What are you expecting to be the net loss here? You gained only 140,000 prepaid customers.

Earle MacKenzie

Management

I’m not sure I understand your question?

Hamed Khorsand

Analyst

When you acquired nTelos, sorry, you added about a net of about 140,000 prepaid customers. So far you've lost something around 13,000 or so, if my math is right. So I’m just trying to assess how many of those 140,000 you are looking to lose?

Earle MacKenzie

Management

Well we are probably going to loss 30,000 when they move – the assurance customers move into the joint venture. If you do a ratio of the expected – Sprint announced that they were going to lose two million customers when they shorten the life or shorten the time period to turn them off.
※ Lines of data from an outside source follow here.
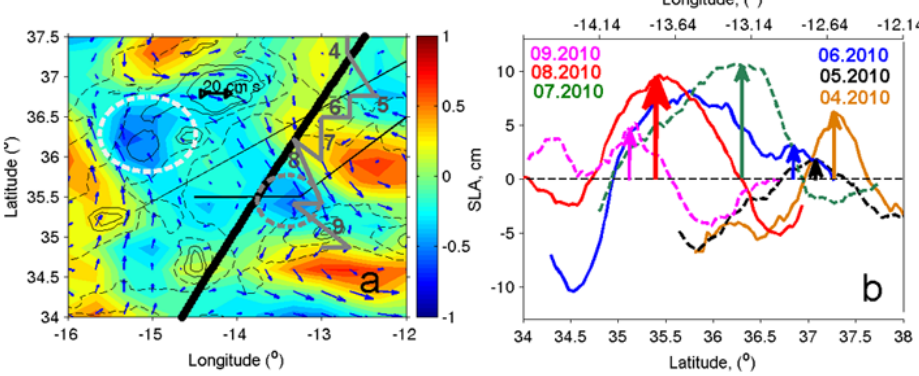
Fig. 4. (a) Relative vorticity (10 − 5 s − 1 ) and geostrophic currents (cms − 1 ) on 24 August 2010 computed from AVISO altimetry. Position of the meddy surface signal during this date is marked with a grey circle; position of the anticyclonic meander of the AzC is marked with a white circle. Pass 137 of Jason-1 (thick black line), the ADCP sections (thin black lines) and the meddy track (thick grey line) are overlaid. The numbers near the meddy track mark the beginnings of the respective months. Depth contours of 1000 and 1500m (solid lines), 3000 and 4000m (dashed lines) are shown. (b) Local sea-level anomalies (SLA, cm) of Jason-1 (pass 137) from April to September 2010, from the RADS data set (to increase clarity only every 3rd profile is presented in the figure). SLA for different months is presented with different colours. Arrows mark the centres of the tracked meddy signal, the thick arrow marks the centre of the meddy at the time of the cruise.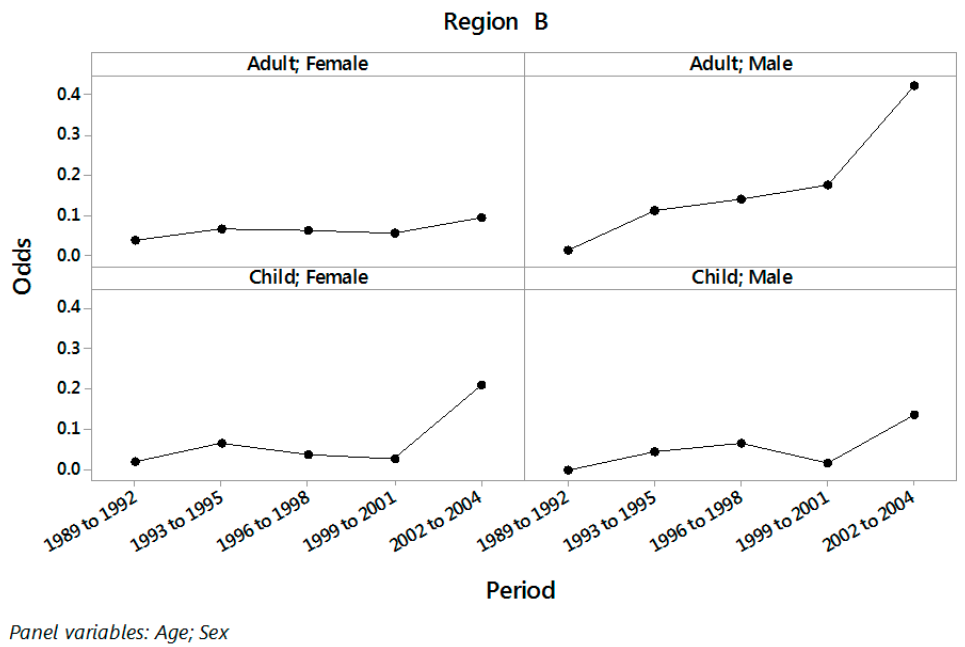
Figure 2. Odds of PH in periods from 1989 to 1992, 1993 to 1995, 1996 to 1998, 1999 to 2001 and 2002 to 2004 for each combination of age and sex in Region B.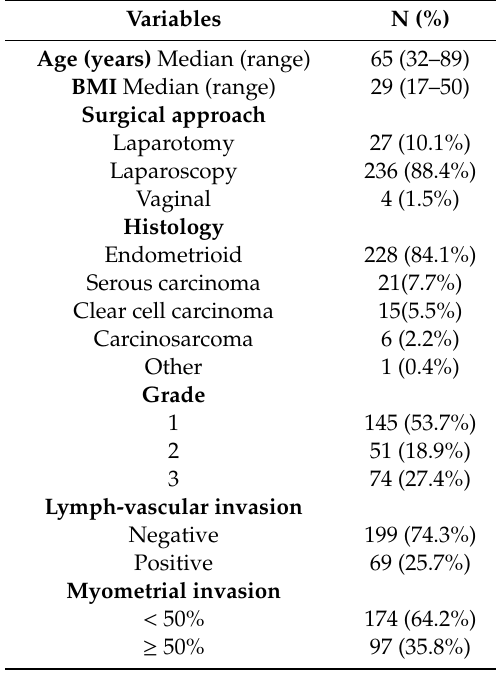
Table 1. Patients and tumor characteristics ( n =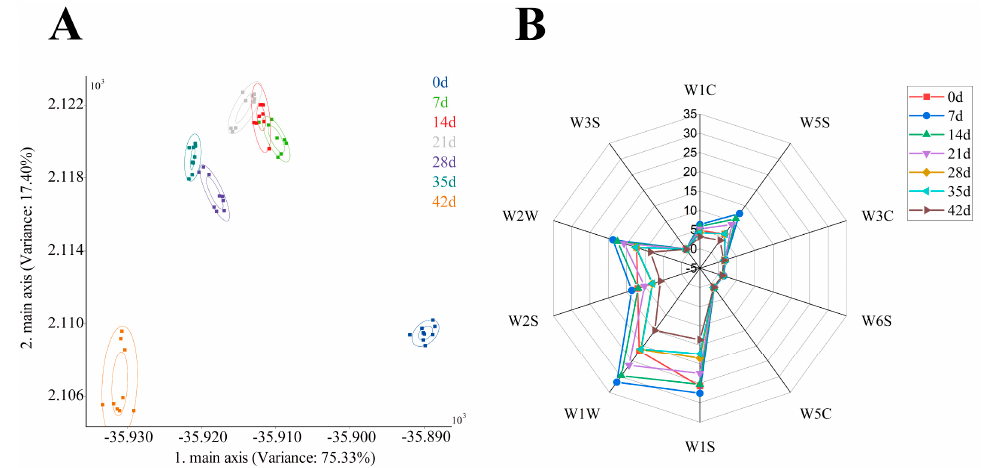
Figure 1. LDA analysis chart ( A ) and radar chart ( B ) of aroma at different times using the E-nose test.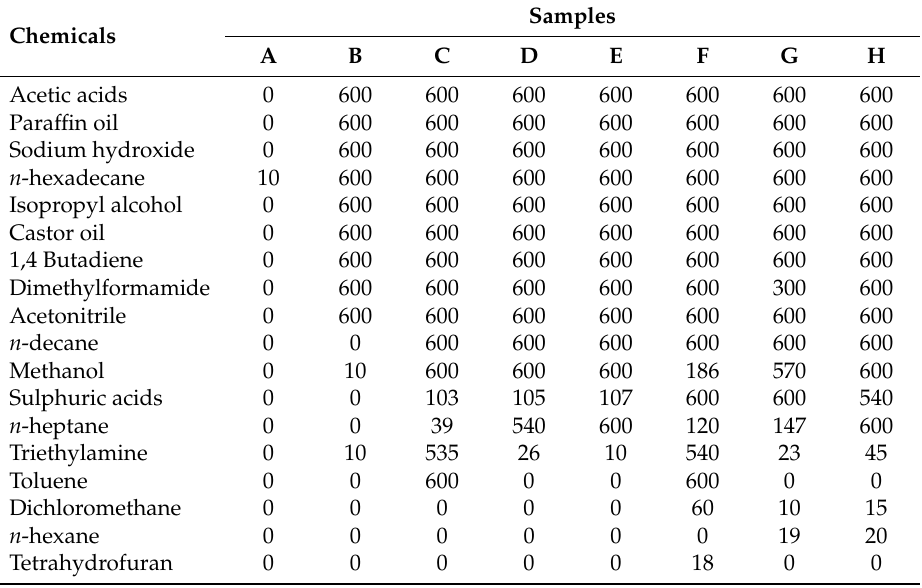
Table 1. Chemical resistance (s) of uncoated and coated cotton fabrics.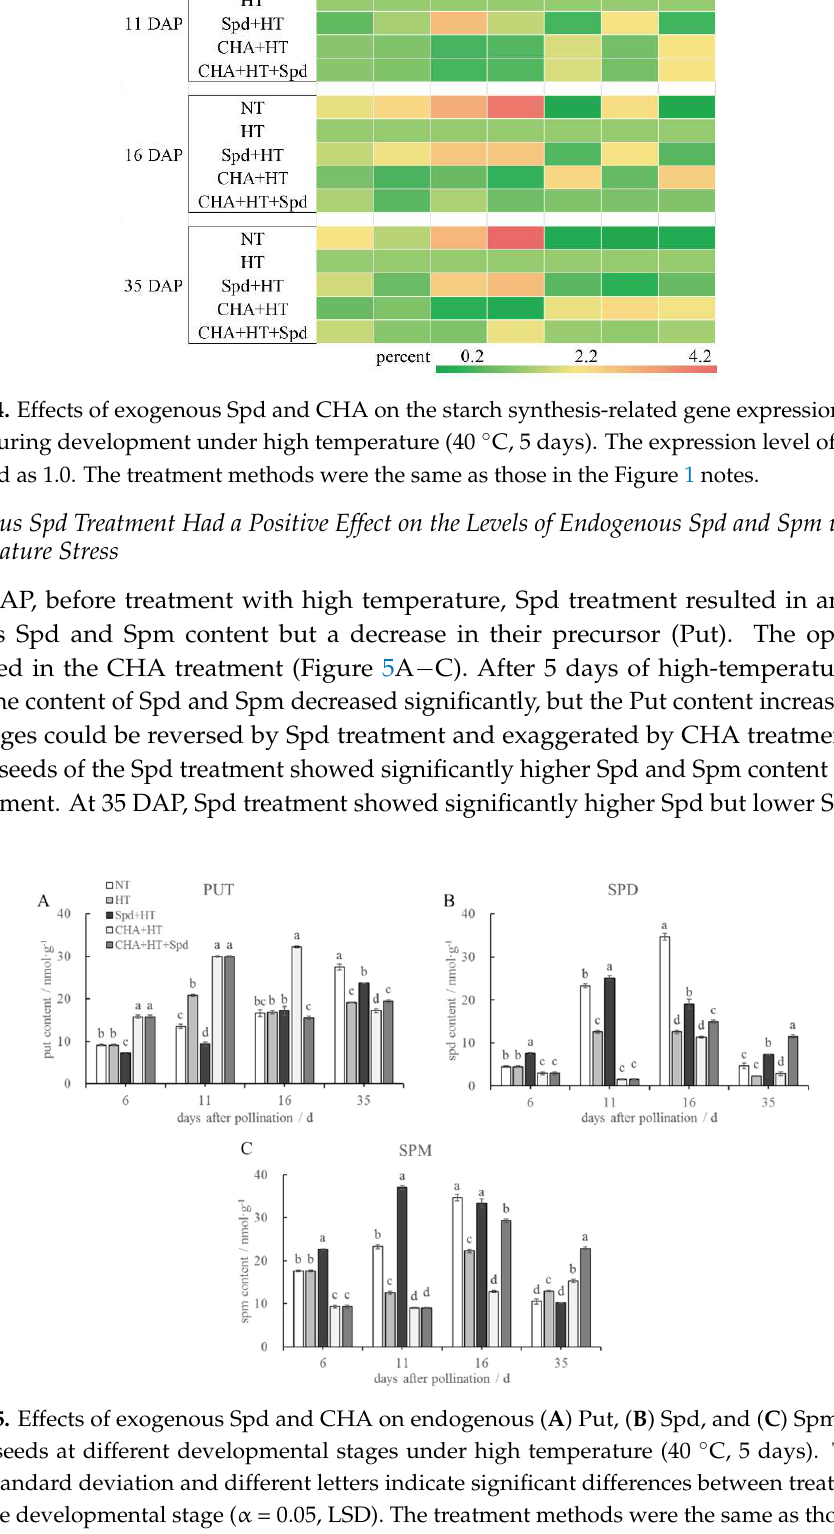
Figure 3. Effects of exogenous Spd and CHA on the contents of ( A ) total starch, ( B ) amylose, and ( C ) amylopectin in rice seeds at different developmental stages under high-temperature stress. The treatment methods were the same as those in the Figure 1 notes.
If you just do a ratio based on the number of customers we have versus Sprint’s total, we’re going to be loss between 30,000 and 35,000 customers just by shortening the time to disconnect them for not re-upping. Once again, that’s no revenue because they are not active customers today, so if the customer count without ARPU. So actually revenue should be neutral on that. And then we expected to be losing in excess of 5% to 6% of our customers per month as we were doing the migration. So if you look at all of those numbers, we were going to lose – we will lose well over a half of those customers by the time we finish the migration.

Hamed Khorsand

Analyst

Okay, all right. Thank you.

Operator

Operator

[Operator Instructions] Our next question comes from Amy Young of Macquarie. Your line is open.

Alessandra Gonzalez

Analyst

Hi, good morning, this is Alessandra Gonzalez [ph] for Amy. So my first question is on churn. Where are the Intelo subs churning to? And have there been any changes in competitive pressures that we should be aware of?

Christopher French

Management

No. When you look at the port-in versus port-out ratios, the new area, basically we're losing one customer for every half one we are gaining. And that was pretty much where they were from a port-in, port-out ratio prior to acquiring them. And we’re not seeing them go to any one carrier, we're basically seeing them go to all three. And it really depends very much on where they're located. As we stated before, AT&T has the strongest competitive network generally in West Virginia. Verizon has the stronger competitive network in Virginia. And you find that U.S. Cellular has some pockets, particularly in Northeast part of West Virginia and around the Lynchburg area, where their systems are the best. So it kind of depends on geography where they go. But the ratios really haven't changed from before we bought the company.

Alessandra Gonzalez

Analyst

Got it, thank you. And then lastly, how long will the higher OpEx levels last for and what's the normalized rate we should be thinking about?

Adele Skolits

Management

The normalized rate would be the rate without the AIM costs, as we're calling them the acquisition, integration and migration costs. So if you were to subtract those out of the OpEx, you would get what is more of a normalized rate.

Alessandra Gonzalez

Analyst

Got it. Thank you.

Adele Skolits

Management

Your welcome.

Operator

Operator

There are no further questions. I like to turn the call back over to Adele Skolits for any closing remarks.

Adele Skolits

Management

Thank you for participating. Please let me know if there are additional details you would like us to include on future calls. My contact information was provided on the press release.

Operator

Operator

And again ladies and gentlemen this does conclude today’s conference. We thank you for your participation. You may now disconnect.